How to build a partition from classical routing info + other info

The classical routing in a worldwide network comprises BGP routes + local routes. Due to the current state of technology it can be usually appropriate to set a content router per BGP router as a maximum. It is usually not needed to handle sub-BGP areas with several content routers, and we could even use a single content router for a whole AS with several BGP routers that speak EGP. When partitioning the area covered by a BGP router we can use the routing table of the BGP router to identify prefixes (sub-networks) reachable from that router and we can combine this routing table with RADIUS services to map the IP addresses reachable by that router to one or more BRASes or DSLAMs (or equivalent multiplexer in PON). Usually BRASes speak BGP to other BRASes so many times we can just break down the BRAS area to DSLAM areas and that is not bad as a starting partition. Of course dynamic IP assignment can complicate things, but as far as the IP pool is the same for the same DSLAM/multiplexer it doesn’t matter much that the IP addresses move from one access line to another in the same DSLAM/multiplexer.

We can refine partition over time by handling RADIUS info frequently to manage changes in the pool.

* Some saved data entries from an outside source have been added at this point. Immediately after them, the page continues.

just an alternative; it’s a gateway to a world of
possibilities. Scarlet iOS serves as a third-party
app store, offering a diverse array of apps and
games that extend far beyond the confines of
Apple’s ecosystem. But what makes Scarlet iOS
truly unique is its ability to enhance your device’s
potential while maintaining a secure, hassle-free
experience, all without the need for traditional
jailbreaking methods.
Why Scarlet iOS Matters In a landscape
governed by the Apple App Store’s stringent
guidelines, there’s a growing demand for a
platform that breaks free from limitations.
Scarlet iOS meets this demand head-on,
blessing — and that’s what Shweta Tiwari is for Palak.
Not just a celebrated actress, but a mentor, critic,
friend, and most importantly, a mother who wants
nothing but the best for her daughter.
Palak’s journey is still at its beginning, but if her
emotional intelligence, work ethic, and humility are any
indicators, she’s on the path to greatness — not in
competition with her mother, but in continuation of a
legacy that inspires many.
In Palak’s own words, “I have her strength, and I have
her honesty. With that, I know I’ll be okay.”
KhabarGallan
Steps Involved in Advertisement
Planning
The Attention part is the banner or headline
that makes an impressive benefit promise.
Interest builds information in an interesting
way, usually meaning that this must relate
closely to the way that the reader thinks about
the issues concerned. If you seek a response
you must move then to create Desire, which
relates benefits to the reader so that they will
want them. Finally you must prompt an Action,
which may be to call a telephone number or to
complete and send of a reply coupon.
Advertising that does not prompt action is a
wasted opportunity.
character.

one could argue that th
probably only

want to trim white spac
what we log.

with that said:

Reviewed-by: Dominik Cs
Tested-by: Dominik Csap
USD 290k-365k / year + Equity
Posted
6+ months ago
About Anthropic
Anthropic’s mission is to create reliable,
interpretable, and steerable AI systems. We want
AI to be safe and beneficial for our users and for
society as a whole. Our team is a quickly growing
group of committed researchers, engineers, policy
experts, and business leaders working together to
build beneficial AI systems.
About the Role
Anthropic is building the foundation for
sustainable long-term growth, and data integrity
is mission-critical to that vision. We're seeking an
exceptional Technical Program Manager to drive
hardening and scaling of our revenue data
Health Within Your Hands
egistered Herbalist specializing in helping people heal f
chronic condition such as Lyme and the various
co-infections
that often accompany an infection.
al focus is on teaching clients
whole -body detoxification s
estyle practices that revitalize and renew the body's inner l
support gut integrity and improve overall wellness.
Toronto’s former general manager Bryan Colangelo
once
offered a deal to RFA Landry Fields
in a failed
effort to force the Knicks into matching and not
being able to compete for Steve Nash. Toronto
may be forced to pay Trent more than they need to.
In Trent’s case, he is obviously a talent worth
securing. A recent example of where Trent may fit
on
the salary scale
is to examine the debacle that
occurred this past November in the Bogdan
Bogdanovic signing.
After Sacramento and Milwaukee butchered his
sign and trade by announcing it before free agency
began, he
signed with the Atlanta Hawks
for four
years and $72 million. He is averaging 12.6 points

We can also run off-line processes that correlate the geo-positioning info that comes from any good global service or available terminal GPS to the partitioning done from RADIUS and BGP tables.

Also by checking frequently the BGP updates we can correct the cost matrix in case a link is broken or weakened. That effect can be detected and reflected in the cost matrix.



Maybe P2P academics and IETF never achieved their goals of making Telcos cooperate to overlays by providing topology insights through standard interfaces: P4P/ALTOS.

Anyway partitioning has demonstrated to be a good abstraction to put together a lot of useful information about the network : classical routing info both local and AS to AS, performance of routes summarized at class level, economics of routes in case some class to class happens through a peering.

Partitioning is practical today just using BGP info but it is hard to bootstrap and to maintain. We need a lot of computing power to mine down the BGP tables and RADIUS pools, and cannot refresh partitions and cost matrices too often, but it can be done fast enough for today’s applications.

In the immediate future, as more wide area networks embrace OpenFlow we could get rid of BGP tables processing and RADIUS pools analysis. An OpenFlow compliant network can have central routing planners or regional routing planners and the routing info maybe exposed through standard interfaces and will be homogeneous for all routing devices in the network. It is just interesting to be here waiting for the first OpenFlow CDN implementation. Probably it has happened now and it is a private CDN, maybe one of the big ones that I mentioned that are non-commercial. In case it has not happened yet it will happen soon. In the meantime we can only guess how good is the implementation of the request routing function in our current CDNs. Would it be based on partitioning?